> **Data records**
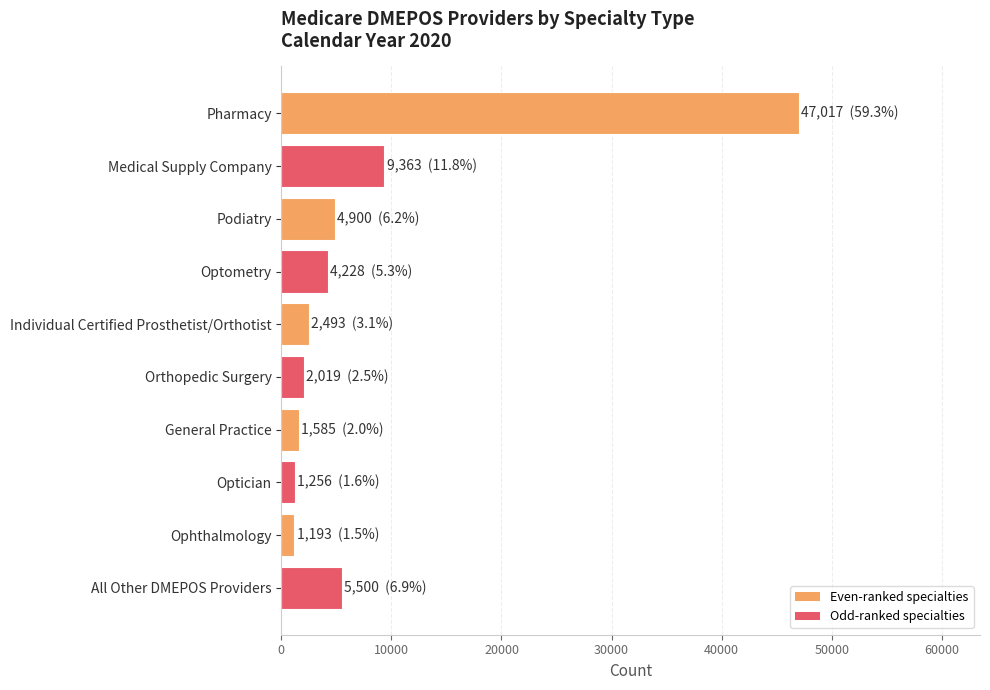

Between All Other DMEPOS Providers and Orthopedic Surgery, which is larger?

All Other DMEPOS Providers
...
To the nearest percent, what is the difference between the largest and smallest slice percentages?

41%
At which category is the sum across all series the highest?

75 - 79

> **Task brief**
Identify every line in the rows above that contains the word "which", and copy each one in full.

> **Written response**
Between All Other DMEPOS Providers and Orthopedic Surgery, which is larger?
At which category is the sum across all series the highest?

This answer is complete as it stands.